On June 5, 1981, the U.S. Centers for Disease Control and Prevention (CDC) published a study in the Morbidity and Mortality Weekly Report (MMWR) describing five cases of a rare lung infection, PCP, in young, healthy gay men in Los Angeles. Although not yet fully understood, the article described the effects of AIDS. Today, the MMWR report is often considered the beginning of the AIDS crisis.
People with AIDS participate in a gay rights march in Washington on October 11, 1987. Photo: History.
The article prompted medical professionals across the country, especially in New York, San Francisco, and Los Angeles, to send the CDC information about similar mysterious cases. Because it was first discovered among gay men, Acquired Immune Deficiency Syndrome (AIDS) was called “gay cancer” and was officially called Gay-Related Immune Deficiency before the term AIDS was coined in 1982.
HIV originated in Kinshasa, Democratic Republic of Congo, in 1920. It spread to Haiti and the Caribbean before reaching New York City around 1970 and California later that decade.
CDC lab conducting AIDS research in 1973.
Health officials first learned of AIDS in the summer of 1981. Young, healthy gay men in Los Angeles and New York began falling ill and dying from unusual illnesses that usually afflict people with weakened immune systems.

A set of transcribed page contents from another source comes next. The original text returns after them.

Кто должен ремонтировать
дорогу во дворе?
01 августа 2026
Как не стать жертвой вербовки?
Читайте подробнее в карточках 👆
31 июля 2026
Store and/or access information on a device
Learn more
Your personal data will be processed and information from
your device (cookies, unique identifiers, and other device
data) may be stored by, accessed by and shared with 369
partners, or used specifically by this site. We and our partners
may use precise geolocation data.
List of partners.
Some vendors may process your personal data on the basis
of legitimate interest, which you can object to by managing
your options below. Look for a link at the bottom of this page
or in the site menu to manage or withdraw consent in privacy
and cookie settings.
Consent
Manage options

It didn’t take long for fear of the “gay plague” to spread rapidly through the gay community. In addition to the deadly danger posed by the disease, they also faced the possibility of being “abandoned” if they contracted AIDS or a similar disease.
In the fall of 1982, the CDC first described the disease as AIDS.
By the end of 1984, AIDS had ravaged the United States for several years, affecting at least 7,700 people and killing more than 3,500. Scientists had identified the cause of AIDS/HIV, and the CDC had identified all of its major routes of transmission.
AIDS patients are treated in San Francisco in 1983.
Yet U.S. leaders remained largely silent and unresponsive to the health emergency. It was not until September 1985, four years after the crisis began, that President Ronald Reagan first spoke publicly about AIDS. But by then, AIDS was already a pandemic. He called it a “top priority” and defended the administration’s response and research funding. On October 2, 1985, Congress appropriated nearly $190 million for AIDS research.
That same year (1985), the CDC also developed the nation's first AIDS prevention plan, led by epidemiologist Dr. Donald Francis.
Under pressure, Reagan appointed a commission to investigate the epidemic. And by the end of 1987, the country began taking steps to raise awareness of AIDS by sponsoring AIDS Awareness Month and launching an “America Responds to AIDS” advertising campaign. By this time, about 47,000 people in the United States had been infected with HIV.
Within a few years, the AIDS epidemic had evolved into the major public health crisis of the late 20th century, although many people continued to believe that it affected only gay men. Thus, two of the men mentioned in the study were dead by the time it was published, and three more died shortly thereafter. By the end of the millennium, nearly 775,000 Americans had died from AIDS-related illnesses.
Marchers in New York City, June 1983.
AIDS itself is not fatal, but rather it severely compromises the immune system's ability to fight disease, leaving the patient vulnerable to infections, especially "opportunistic infections." PCP is one such opportunistic infection, and it was one of the few that appeared to be increasingly prevalent in 1981.
According to the World Health Organization (WHO) and the United Nations Programme on AIDS (UNAIDS), more than 40 million people worldwide have died of AIDS since 1981 and an estimated 38 million people are living with HIV, making it one of the most significant global public health problems in recorded history. Despite recent improvements in treatment, the AIDS pandemic still claims the lives of about two million people each year, including more than 250,000 children. As of December 30, 2021, 28.7 million people were receiving antiretroviral therapy.